Street protests against Future Forward’s court-ordered dissolution later grew and morphed into wider student-led protests agitating for Prayut’s ouster while making unprecedented critical calls for wide-reaching royal reforms.
The nominally independent Election Commission famously signed off on a post-election interpretation of the party list law for small parties after the 2019 polls that favored Prayut and the military-aligned Palang Pracharat party that allowed them to fudge the numbers enough to form a ruling coalition.
the overwhelming result will be much more difficult to manipulate without an outright dissolution of Move Forward, a move that would explode Thailand’s credibility as a democracy and almost inevitably lead to vigorous pro-democracy street protests that depending on their intensity, scale, and target could create the environment for a military intervention.
Significantly, Prayut’s UTN party created and disseminated online a video in response to Move Forward’s a late surge in opinion polls that portrayed the progressive party as an agent of chaos, disruption, and even immorality, a clip that served as a backdrop at the party’s late campaign rallies in a bid to portray UTN as the party of stability and protector of the crown.

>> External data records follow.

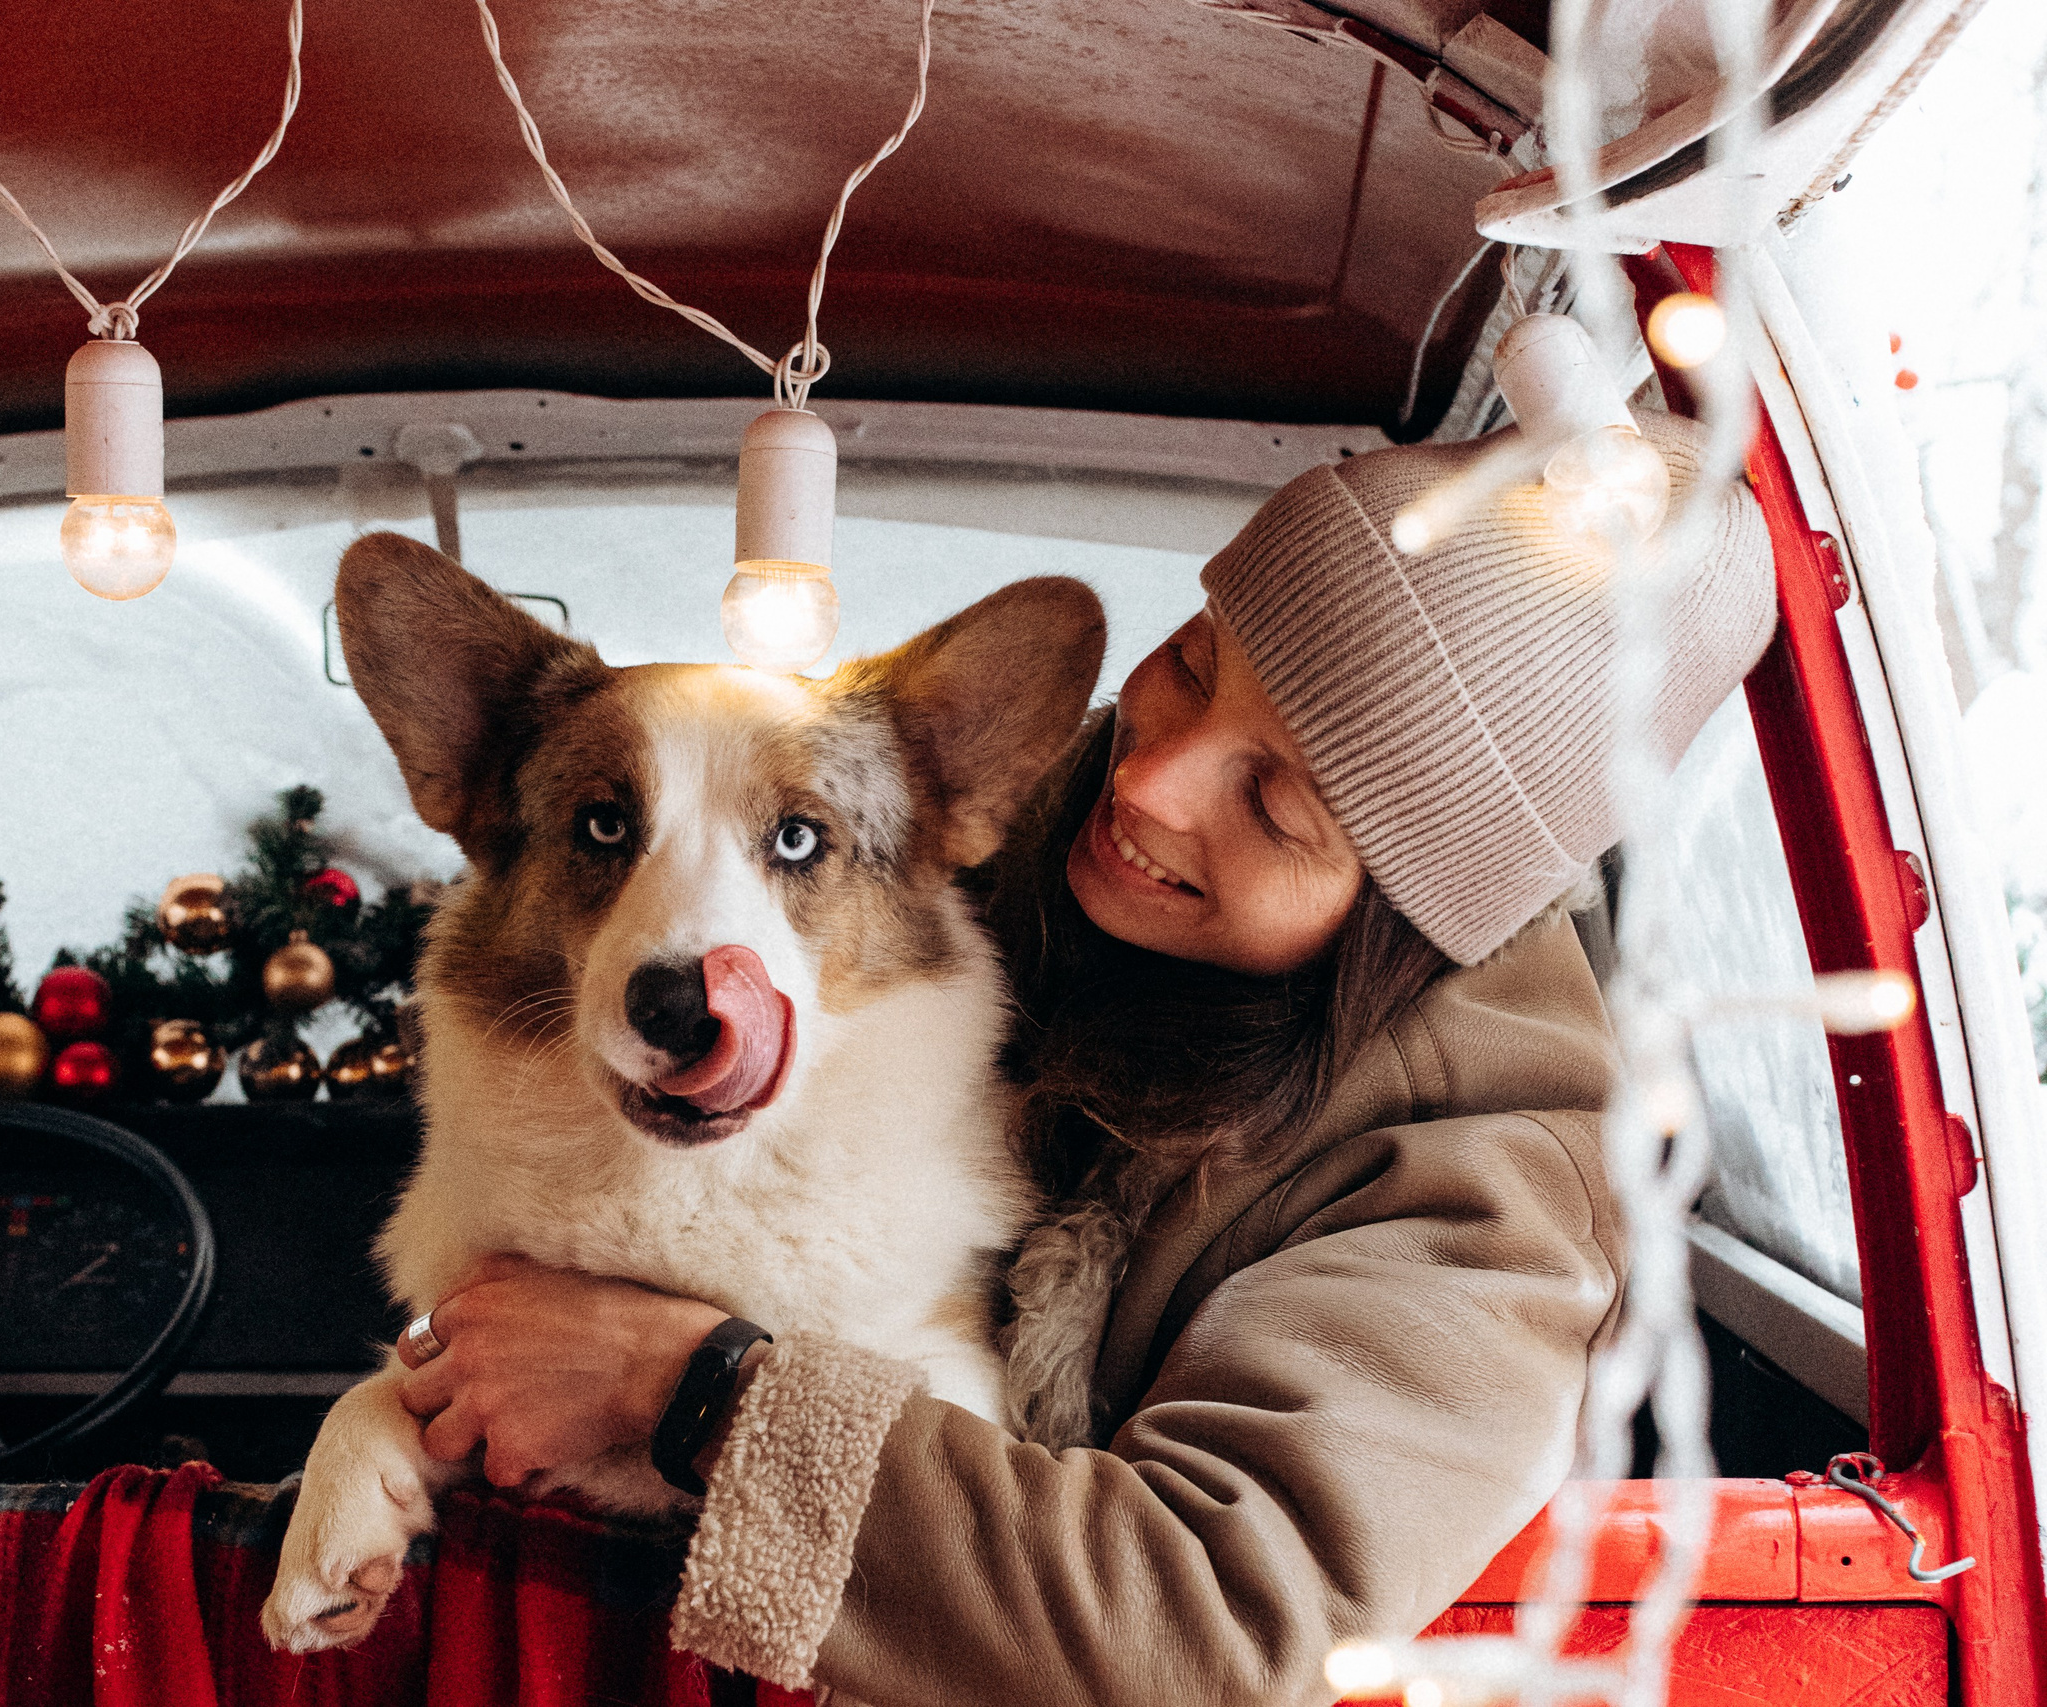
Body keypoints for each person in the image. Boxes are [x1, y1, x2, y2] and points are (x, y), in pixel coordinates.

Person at [381, 410, 1777, 1705]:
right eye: (1192, 665)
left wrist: (684, 1387)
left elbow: (1208, 1627)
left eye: (1275, 802)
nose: (1150, 781)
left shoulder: (1483, 1191)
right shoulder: (976, 851)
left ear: (1409, 901)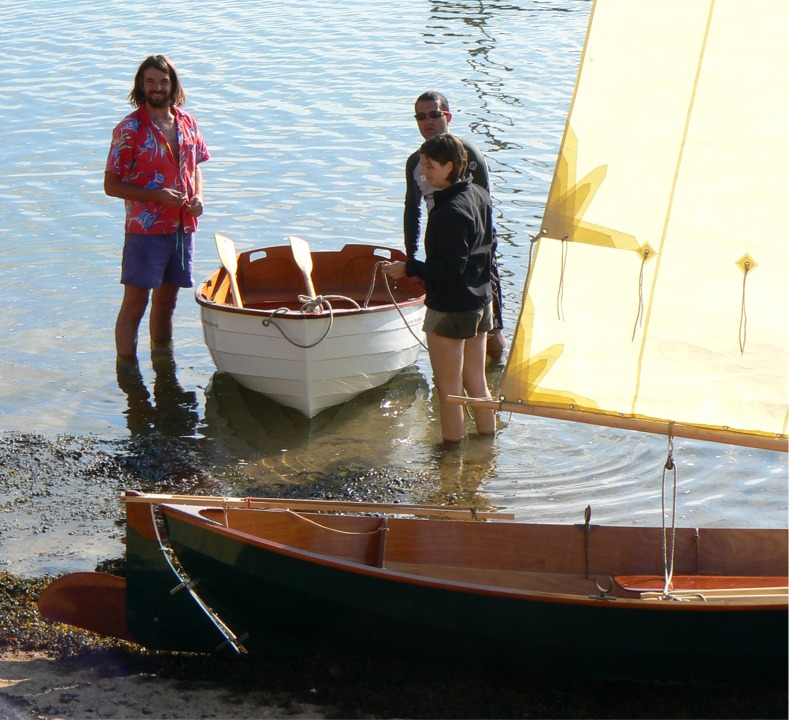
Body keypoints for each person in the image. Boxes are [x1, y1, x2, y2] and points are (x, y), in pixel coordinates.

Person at [385, 133, 497, 443]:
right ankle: (488, 445)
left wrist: (409, 267)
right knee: (477, 381)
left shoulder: (447, 212)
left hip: (451, 307)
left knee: (449, 389)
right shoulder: (479, 195)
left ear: (450, 167)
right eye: (422, 166)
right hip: (481, 301)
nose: (424, 173)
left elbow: (449, 268)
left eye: (430, 166)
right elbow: (489, 248)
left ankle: (450, 456)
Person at [105, 55, 210, 362]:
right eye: (150, 81)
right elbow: (111, 185)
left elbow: (196, 169)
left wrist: (199, 198)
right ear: (141, 85)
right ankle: (127, 373)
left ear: (173, 85)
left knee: (167, 304)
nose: (157, 87)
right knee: (135, 305)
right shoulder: (129, 129)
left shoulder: (188, 123)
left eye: (163, 81)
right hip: (146, 230)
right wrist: (156, 196)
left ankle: (163, 368)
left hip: (182, 227)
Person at [404, 91, 506, 358]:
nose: (428, 121)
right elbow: (412, 210)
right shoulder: (416, 162)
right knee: (455, 335)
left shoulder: (467, 153)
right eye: (421, 116)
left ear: (447, 116)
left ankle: (497, 374)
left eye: (435, 114)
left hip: (477, 252)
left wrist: (487, 255)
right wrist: (411, 258)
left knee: (492, 337)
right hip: (444, 244)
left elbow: (484, 205)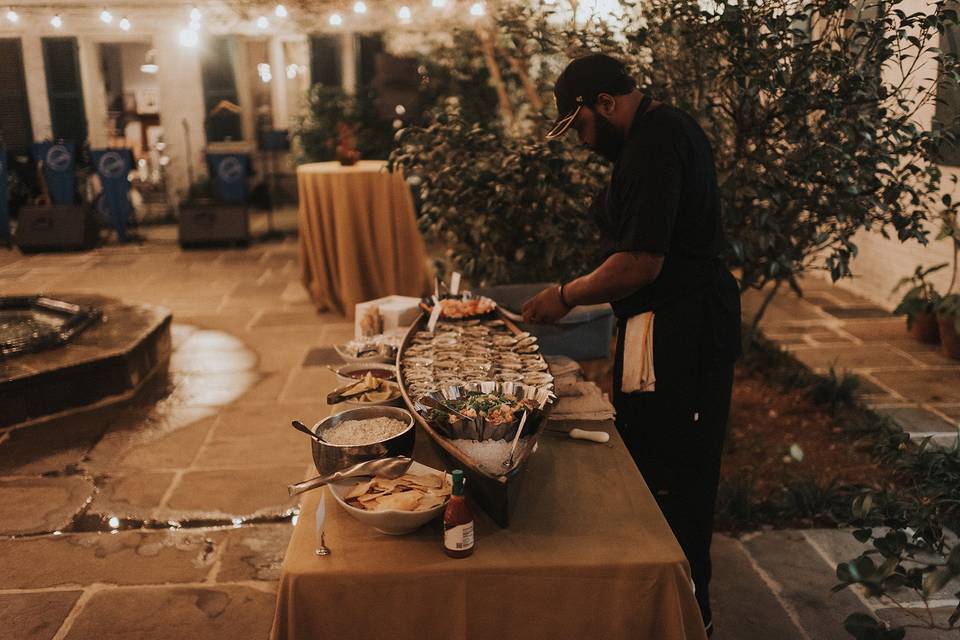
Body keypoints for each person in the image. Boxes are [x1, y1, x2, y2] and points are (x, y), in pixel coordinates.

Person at [521, 53, 741, 637]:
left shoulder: (655, 141)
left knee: (677, 469)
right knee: (647, 459)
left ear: (605, 103)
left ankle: (692, 616)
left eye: (584, 128)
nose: (584, 143)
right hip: (663, 324)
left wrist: (566, 295)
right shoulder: (650, 137)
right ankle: (653, 610)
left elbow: (640, 262)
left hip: (687, 332)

Some analysts note that Move Forward’s social media-fueled late surge in opinion polls that appeared to contribute to building the krasae, or wave, that built far and wide across the kingdom coincided with King Maha Vajiralongkorn’s departure from Thailand to attend Charles III’s coronation in the United Kingdom. The poll’s initially planned May 7 date was pushed back a week to make way for the king’s overseas trip, diplomatic sources say.
Move Forward’s royal challenge comes at an especially delicate juncture for the institution with the prolonged hospitalization of Princess Bajrakitiyabha, 44, a Cornell-trained lawyer affectionately known as Princess Pa who collapsed on December 14 last year due to an apparent heart condition while training dogs at an upcountry military facility.
The princess is widely seen as central to managing King Vajiralongkorn’s plan to one day hand the crown to his son Prince Dipangkorn Rasmijoti, who just turned 18 in April, a succession plan that has already come into sharp view in the king’s young reign and some say has been cast into certain doubt with the capable and influential princess’s potentially fatal illness.
Whether that royal delicacy plays a role in the political formation to come, perhaps in a so-called “unity government” that brings past political foes under one palace-endorsed umbrella, could make the difference between stability and instability in the months ahead.